To confirm the above conjecture regarding the effects of $σ_{0}$ on $b$ and $σ$ , we conducted simulations using the mean for the PL group at a 128-Hz modulation frequency (the right column of Figure 5), but replaced the SD value with that for the NH or HI group for 128 Hz, or a hypothetical value of 8.00. Figure 6 shows the results. As can be seen, the graphs for the simulations in which the SD values for the NH (left) or HI (middle column) group were used show very similar patterns to those obtained for the NH and HI groups (Figure 5), except for the vertical positions of the curves, which reflect the differences in the $μ_{0}$ values used for the simulations. In the right column of graphs, where a very large value of $σ_{0}$ (8.00) was used for the simulations, consistent, but extreme patterns are observed. In the top graph, $b$ converges to and nearly reaches 0 rapidly for all values of $T$ as the trial progresses. In the middle graph, $σ$ is much larger and changes more greatly with the number of trials (notice that the scale of the vertical axis has been widened) compared with the patterns obtained with the $σ_{0}$ for the NH (left) or HI (middle column) group. In the bottom graph, $s$ is smaller and approaches 0 more rapidly than when the SD for the NH or HI group was used. As mentioned earlier, $s$ is a composite measure of $b$ and $σ$ , and $s$ largely reflects $b$ , which is larger in absolute value than $σ$ .

4.2.2. Effects of $β$

We ran simulations by manipulating the $β$ values from 0.05 to 0.40, which encompassed the values obtained from the empirical psychometric functions in our study (Table 2). To illustrate the effects of $β$ in our simulations, Figure 7 shows the three performance measures, $b$ , $σ$ , and $s$ as a function of $β$ , with the other parameter values set at those for the PL group for 128 Hz (the right column of Figure 5). The value of $b$ (top left column of Figure 7) did not change much with $β$ for each value of $T$ in trial 1. In trial 10, $b$ converged toward 0 as $β$ increased, and by trial 20 they had come close to 0, especially for larger values of $β$ . The $σ$ values (top right column) varied with the value of the true threshold, $T$ , and greater variation was seen with larger $β$ values, except for $β$ = 0.40, at which the variability of $σ$ became somewhat small by trial 20. The $s$ value (bottom column) decreased as the number of trials increased from 1 to 10 to 20, and it was smaller for larger values of $β$ . It should be noted that, although all of these three measures changed with the $β$ value, these changes were less than 2 dB for a given $T$ value when $β$ ranges from 0.10 to 2.0 (the values obtained from the empirical psychometric functions) (Table 2). When we excluded the extreme $T$ values of −30 and −1, the changes with $β$ from 0.10 to 2.0 were within 1 dB. Similar tendencies were observed for the NH and HI groups and for other modulation frequencies.

FIGURE 7

Figure 7. Simulation results obtained with the parameters employed in the PL group at a modulation frequency of 128 Hz, except that the $β$ value was changed from 0.05 to 0.04. The $ε$ value was set at the ideal sweat factor corresponding to the chosen $β$ value. The arrows indicate the results obtained with the same parameter values, including $β$ = 0.18, used for the simulation shown in the left column of Figure 5.

5. Discussion

In this study, we sought to find suitable parameters to use when measuring AM detection thresholds with ZEST. We did this by analyzing the thresholds and the psychometric functions of AM detection. The threshold distributions were quantified using Gaussian distributions while the psychometric functions were fitted using Weibull distributions. These functions (and their fitted parameter values) then served as the initial conditions from which the efficacy of ZEST was explored. In our simulations, we found that the means and SD values of the thresholds for the PL group for the initial pdf resulted in better ZEST performance than those for the NH or HI group and that higher $β$ values yielded better simulation performance, but the size of this improvement was relatively small when the $β$ values ranged from 0.1 to 2.0.

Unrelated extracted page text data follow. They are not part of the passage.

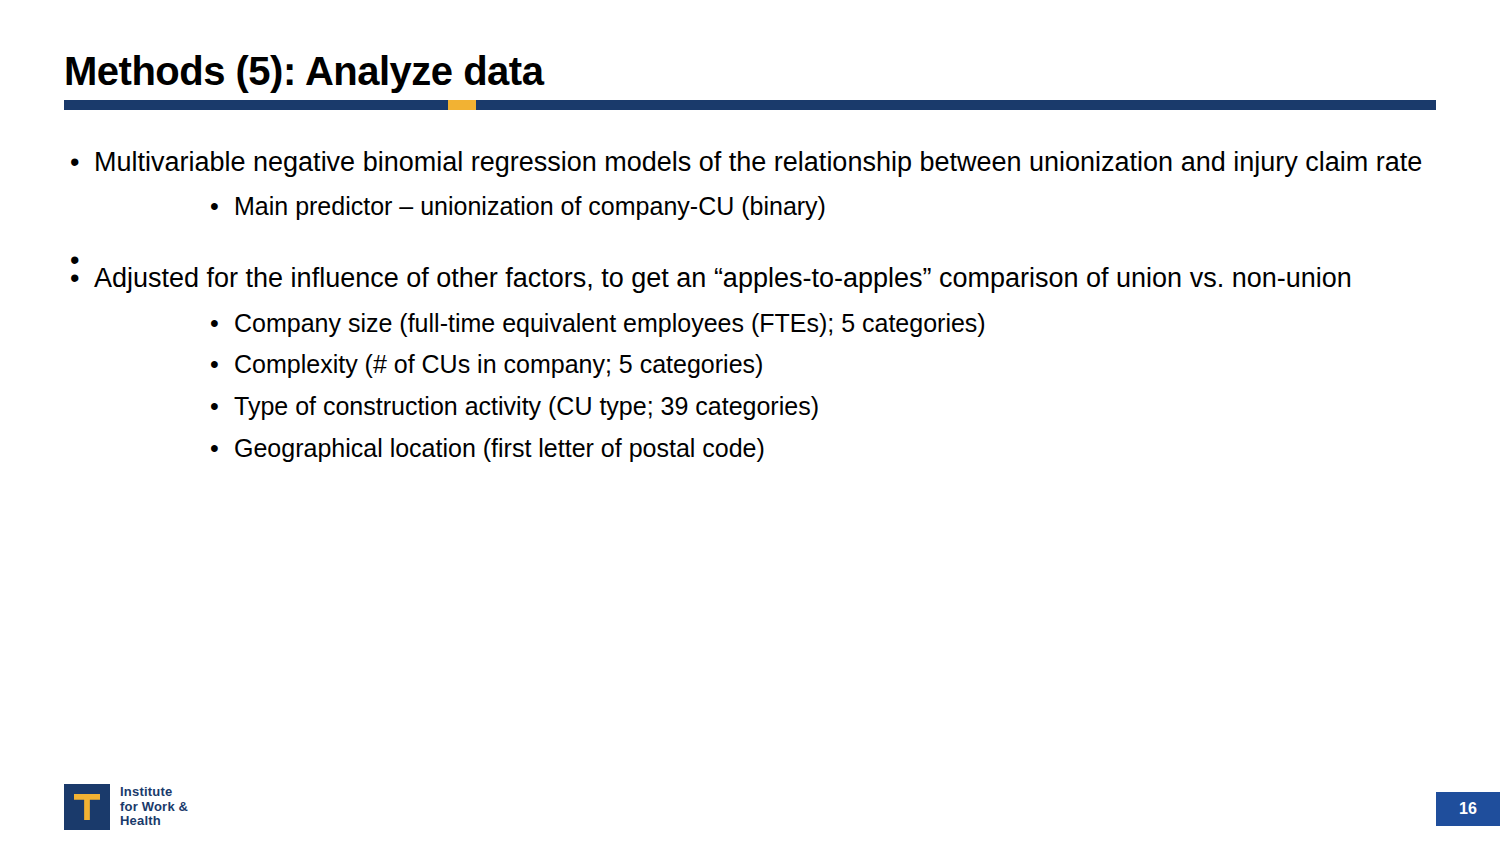Methods (5): Analyze data
Multivariable negative binomial regression models of the relationship between unionization and injury claim rate
Main predictor – unionization of company-CU (binary)
Adjusted for the influence of other factors, to get an “apples-to-apples” comparison of union vs. non-union
Company size (full-time equivalent employees (FTEs); 5 categories)
Complexity (# of CUs in company; 5 categories)
Type of construction activity (CU type; 39 categories)
Geographical location (first letter of postal code)
Institute
for Work &
Health
16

These results can be used to set the parameter values of ZEST for real threshold measurements. The following values are appropriate: For the initial pdf (Equation 4), $μ_{0}$ and $σ_{0}$ should be set at the mean and SD values of the thresholds for the PL group (Table 1) for each modulation frequency. For the psychometric function (Equation 1), $γ$ = 0.33; $δ$ = 0.02; $β$ should be some value between 0.1 and 0.2 (Table 2), preferably a relatively high value like 0.17, which corresponds to the average of the values reported in Table 2; and $ε$ should be set at the ideal sweat factor corresponding to the chosen value of $β$ . Currently, we are collecting AM detection thresholds using ZEST with the suggested parameter values, together with measurements of gap detection thresholds. The results obtained so far from a total of over 70 participants (NH or HI) are promising, in that the threshold estimates reached an asymptote after 10 to 20 trials, which takes less than 2 min.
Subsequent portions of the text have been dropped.